Rewrite the data from its first line through the line containing "collector number: 12935", changing every "name author" to "authority" and keeping everything else the same.

- [Collection entries]:
** BEGIN **

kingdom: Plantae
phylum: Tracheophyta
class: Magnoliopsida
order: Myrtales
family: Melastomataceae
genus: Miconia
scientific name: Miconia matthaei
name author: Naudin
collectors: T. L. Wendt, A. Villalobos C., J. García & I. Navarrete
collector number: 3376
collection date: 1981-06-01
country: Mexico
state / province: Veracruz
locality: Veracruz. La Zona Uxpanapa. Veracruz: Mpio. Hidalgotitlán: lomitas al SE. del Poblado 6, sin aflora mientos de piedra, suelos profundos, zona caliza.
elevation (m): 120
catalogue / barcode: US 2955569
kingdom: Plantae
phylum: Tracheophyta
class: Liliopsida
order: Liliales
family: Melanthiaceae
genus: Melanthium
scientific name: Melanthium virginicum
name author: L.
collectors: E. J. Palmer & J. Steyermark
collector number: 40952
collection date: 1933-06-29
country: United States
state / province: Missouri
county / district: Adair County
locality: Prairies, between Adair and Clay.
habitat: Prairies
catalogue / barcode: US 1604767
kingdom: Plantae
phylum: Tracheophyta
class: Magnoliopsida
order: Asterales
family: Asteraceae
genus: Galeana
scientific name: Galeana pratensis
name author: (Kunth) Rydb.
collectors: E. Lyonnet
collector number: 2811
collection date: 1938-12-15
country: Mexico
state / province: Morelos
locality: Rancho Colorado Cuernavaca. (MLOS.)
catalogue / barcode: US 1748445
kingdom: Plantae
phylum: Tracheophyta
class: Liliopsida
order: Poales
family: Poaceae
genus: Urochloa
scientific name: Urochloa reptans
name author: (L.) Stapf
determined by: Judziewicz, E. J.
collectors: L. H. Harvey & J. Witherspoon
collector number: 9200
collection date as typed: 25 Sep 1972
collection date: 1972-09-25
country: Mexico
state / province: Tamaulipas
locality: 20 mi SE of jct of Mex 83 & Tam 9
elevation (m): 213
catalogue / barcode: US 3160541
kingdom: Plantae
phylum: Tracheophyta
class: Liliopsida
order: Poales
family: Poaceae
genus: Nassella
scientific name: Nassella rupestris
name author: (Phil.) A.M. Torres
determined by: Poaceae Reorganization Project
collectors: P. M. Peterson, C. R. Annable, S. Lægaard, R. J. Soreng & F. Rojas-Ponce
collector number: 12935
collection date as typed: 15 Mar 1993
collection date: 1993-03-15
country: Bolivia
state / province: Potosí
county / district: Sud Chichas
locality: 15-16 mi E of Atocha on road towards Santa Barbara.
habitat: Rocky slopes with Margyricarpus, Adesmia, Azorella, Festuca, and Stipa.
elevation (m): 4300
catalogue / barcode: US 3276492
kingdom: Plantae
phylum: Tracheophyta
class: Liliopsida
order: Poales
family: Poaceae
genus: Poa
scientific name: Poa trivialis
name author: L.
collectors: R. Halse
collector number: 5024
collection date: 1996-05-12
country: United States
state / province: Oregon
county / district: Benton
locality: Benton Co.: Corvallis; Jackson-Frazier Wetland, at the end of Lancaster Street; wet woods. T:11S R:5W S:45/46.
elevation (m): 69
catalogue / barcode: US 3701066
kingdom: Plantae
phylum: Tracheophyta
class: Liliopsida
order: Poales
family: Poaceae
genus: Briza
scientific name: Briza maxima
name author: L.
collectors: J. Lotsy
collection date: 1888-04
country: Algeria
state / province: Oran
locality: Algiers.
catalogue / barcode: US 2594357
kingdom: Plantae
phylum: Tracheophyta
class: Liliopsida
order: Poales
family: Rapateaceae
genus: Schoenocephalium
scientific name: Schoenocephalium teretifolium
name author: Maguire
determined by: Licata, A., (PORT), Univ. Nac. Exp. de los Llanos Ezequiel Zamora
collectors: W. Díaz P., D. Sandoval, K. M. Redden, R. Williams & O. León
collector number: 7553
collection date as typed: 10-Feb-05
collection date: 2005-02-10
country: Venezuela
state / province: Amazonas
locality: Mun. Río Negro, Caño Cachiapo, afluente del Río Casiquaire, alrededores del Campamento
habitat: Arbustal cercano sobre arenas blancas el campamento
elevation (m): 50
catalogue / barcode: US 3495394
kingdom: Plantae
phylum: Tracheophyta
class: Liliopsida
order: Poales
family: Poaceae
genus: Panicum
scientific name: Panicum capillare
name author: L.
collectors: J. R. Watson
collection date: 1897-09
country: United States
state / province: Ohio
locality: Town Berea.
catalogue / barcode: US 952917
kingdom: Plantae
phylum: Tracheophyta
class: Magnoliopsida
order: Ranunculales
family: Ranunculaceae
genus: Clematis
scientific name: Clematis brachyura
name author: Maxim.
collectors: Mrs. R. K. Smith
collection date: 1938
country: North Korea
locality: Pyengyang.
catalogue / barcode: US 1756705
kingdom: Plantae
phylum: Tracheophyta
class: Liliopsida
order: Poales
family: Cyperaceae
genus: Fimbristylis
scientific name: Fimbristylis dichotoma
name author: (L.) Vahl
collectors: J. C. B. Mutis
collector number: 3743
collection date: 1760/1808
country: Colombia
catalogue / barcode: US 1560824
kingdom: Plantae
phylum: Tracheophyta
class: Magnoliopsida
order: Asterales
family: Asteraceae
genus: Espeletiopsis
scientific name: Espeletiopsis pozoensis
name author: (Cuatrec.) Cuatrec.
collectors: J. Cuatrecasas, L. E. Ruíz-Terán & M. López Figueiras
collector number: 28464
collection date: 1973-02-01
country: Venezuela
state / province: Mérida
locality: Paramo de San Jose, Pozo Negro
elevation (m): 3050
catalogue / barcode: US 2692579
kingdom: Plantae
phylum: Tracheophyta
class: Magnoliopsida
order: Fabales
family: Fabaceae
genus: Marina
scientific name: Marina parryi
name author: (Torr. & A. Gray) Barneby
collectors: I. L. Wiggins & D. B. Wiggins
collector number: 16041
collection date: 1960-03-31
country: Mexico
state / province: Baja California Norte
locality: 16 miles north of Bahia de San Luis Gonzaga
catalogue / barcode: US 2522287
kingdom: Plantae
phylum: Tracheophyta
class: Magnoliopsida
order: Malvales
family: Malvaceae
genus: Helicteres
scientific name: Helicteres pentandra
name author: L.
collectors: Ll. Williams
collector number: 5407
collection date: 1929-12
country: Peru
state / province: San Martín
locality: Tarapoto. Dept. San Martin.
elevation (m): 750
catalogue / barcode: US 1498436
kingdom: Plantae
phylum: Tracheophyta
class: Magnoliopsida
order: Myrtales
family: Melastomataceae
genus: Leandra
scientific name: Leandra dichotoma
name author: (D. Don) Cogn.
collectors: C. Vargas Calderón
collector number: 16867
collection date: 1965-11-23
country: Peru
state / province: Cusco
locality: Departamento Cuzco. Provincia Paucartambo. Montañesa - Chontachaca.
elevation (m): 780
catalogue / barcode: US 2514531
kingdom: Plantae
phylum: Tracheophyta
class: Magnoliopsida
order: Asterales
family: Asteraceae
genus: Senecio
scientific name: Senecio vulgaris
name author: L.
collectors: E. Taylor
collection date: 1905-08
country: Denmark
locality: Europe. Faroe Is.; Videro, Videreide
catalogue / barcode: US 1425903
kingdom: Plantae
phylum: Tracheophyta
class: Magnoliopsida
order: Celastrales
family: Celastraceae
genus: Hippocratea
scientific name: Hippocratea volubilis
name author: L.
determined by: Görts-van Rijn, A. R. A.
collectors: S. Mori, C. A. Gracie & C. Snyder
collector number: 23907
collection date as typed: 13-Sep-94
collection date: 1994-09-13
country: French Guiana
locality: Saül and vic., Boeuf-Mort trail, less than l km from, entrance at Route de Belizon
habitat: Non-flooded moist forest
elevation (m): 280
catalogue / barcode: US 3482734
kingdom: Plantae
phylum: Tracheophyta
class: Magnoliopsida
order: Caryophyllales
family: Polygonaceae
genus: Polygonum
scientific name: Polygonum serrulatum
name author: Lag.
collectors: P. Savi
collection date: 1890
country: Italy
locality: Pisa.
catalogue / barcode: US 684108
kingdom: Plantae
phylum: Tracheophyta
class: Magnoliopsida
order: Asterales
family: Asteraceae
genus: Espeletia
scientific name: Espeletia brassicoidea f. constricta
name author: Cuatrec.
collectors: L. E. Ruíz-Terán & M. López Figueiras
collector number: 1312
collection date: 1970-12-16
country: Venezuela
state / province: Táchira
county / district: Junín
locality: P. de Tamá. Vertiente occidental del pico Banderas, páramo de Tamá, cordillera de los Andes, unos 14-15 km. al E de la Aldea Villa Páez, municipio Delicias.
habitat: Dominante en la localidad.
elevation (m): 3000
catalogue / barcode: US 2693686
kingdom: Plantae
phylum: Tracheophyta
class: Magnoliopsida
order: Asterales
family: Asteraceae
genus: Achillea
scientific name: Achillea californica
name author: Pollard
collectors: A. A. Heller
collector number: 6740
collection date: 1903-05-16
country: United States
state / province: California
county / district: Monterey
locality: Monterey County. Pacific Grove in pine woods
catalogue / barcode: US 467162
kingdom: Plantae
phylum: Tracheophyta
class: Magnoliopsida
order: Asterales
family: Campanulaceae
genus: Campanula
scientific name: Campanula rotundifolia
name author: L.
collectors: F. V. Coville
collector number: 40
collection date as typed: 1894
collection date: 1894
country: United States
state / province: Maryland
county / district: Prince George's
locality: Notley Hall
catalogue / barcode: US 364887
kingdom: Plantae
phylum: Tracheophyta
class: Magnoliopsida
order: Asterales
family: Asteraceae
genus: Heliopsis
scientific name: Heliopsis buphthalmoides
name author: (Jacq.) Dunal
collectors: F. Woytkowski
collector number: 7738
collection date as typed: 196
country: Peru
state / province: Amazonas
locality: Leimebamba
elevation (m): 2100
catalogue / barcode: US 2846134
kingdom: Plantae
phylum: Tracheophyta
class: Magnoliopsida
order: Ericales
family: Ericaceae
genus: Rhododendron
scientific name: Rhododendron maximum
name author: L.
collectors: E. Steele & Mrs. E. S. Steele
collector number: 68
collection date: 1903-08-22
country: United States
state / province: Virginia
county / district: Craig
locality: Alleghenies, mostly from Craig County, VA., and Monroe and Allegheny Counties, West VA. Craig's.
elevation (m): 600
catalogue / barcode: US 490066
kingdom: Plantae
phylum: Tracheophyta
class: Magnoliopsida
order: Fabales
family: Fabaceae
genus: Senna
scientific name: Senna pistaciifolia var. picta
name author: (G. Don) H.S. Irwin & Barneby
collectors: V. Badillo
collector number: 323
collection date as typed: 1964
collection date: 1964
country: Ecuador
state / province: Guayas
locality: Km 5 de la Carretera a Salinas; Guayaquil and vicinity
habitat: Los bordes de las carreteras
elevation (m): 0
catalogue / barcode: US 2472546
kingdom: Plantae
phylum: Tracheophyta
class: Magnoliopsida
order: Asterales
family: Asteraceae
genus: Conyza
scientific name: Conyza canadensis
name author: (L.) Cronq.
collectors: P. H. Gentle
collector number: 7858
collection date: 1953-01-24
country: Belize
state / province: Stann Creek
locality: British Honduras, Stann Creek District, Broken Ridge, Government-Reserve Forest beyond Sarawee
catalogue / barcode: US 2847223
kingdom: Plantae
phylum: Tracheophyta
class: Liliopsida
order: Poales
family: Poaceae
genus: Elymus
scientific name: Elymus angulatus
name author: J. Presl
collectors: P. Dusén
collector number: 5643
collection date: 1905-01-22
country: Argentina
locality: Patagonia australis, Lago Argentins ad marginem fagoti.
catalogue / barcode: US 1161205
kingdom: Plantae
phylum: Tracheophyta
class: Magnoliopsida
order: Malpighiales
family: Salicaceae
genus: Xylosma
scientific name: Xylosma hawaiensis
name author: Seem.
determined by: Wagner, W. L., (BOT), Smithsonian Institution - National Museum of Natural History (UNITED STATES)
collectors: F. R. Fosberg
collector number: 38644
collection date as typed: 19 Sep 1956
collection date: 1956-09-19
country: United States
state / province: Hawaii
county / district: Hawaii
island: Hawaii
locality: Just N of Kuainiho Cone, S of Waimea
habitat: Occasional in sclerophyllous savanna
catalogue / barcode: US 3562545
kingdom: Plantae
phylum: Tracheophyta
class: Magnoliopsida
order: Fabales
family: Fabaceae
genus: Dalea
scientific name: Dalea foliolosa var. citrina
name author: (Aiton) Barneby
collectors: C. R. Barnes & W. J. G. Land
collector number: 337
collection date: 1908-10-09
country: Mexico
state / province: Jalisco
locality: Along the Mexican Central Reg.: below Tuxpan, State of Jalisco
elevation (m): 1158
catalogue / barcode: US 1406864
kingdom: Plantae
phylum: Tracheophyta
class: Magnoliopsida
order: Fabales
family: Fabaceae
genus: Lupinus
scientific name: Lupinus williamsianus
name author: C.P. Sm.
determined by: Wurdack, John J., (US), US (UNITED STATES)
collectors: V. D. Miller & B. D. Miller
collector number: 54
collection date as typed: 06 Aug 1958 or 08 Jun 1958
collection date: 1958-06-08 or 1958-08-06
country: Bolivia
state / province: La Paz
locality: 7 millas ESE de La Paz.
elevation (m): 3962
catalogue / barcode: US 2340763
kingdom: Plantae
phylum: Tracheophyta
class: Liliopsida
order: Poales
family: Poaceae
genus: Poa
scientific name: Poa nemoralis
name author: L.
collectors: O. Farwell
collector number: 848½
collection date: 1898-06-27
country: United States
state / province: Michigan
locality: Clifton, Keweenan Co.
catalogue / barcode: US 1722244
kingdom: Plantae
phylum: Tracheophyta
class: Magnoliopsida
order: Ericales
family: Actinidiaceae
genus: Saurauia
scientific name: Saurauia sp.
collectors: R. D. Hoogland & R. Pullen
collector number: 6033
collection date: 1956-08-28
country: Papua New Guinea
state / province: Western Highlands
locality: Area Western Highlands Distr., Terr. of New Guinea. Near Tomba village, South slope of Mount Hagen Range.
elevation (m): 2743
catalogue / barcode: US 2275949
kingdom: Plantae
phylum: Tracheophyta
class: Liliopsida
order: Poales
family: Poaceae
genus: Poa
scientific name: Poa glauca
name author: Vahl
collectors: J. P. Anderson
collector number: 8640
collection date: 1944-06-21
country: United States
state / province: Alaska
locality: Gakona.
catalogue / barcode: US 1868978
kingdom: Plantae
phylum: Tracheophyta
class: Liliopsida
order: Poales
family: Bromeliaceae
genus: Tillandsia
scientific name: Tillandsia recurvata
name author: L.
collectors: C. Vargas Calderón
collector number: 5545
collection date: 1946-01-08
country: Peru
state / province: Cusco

** END **

- [Full answer]:
kingdom: Plantae
phylum: Tracheophyta
class: Magnoliopsida
order: Myrtales
family: Melastomataceae
genus: Miconia
scientific name: Miconia matthaei
authority: Naudin
collectors: T. L. Wendt, A. Villalobos C., J. García & I. Navarrete
collector number: 3376
collection date: 1981-06-01
country: Mexico
state / province: Veracruz
locality: Veracruz. La Zona Uxpanapa. Veracruz: Mpio. Hidalgotitlán: lomitas al SE. del Poblado 6, sin aflora mientos de piedra, suelos profundos, zona caliza.
elevation (m): 120
catalogue / barcode: US 2955569
kingdom: Plantae
phylum: Tracheophyta
class: Liliopsida
order: Liliales
family: Melanthiaceae
genus: Melanthium
scientific name: Melanthium virginicum
authority: L.
collectors: E. J. Palmer & J. Steyermark
collector number: 40952
collection date: 1933-06-29
country: United States
state / province: Missouri
county / district: Adair County
locality: Prairies, between Adair and Clay.
habitat: Prairies
catalogue / barcode: US 1604767
kingdom: Plantae
phylum: Tracheophyta
class: Magnoliopsida
order: Asterales
family: Asteraceae
genus: Galeana
scientific name: Galeana pratensis
authority: (Kunth) Rydb.
collectors: E. Lyonnet
collector number: 2811
collection date: 1938-12-15
country: Mexico
state / province: Morelos
locality: Rancho Colorado Cuernavaca. (MLOS.)
catalogue / barcode: US 1748445
kingdom: Plantae
phylum: Tracheophyta
class: Liliopsida
order: Poales
family: Poaceae
genus: Urochloa
scientific name: Urochloa reptans
authority: (L.) Stapf
determined by: Judziewicz, E. J.
collectors: L. H. Harvey & J. Witherspoon
collector number: 9200
collection date as typed: 25 Sep 1972
collection date: 1972-09-25
country: Mexico
state / province: Tamaulipas
locality: 20 mi SE of jct of Mex 83 & Tam 9
elevation (m): 213
catalogue / barcode: US 3160541
kingdom: Plantae
phylum: Tracheophyta
class: Liliopsida
order: Poales
family: Poaceae
genus: Nassella
scientific name: Nassella rupestris
authority: (Phil.) A.M. Torres
determined by: Poaceae Reorganization Project
collectors: P. M. Peterson, C. R. Annable, S. Lægaard, R. J. Soreng & F. Rojas-Ponce
collector number: 12935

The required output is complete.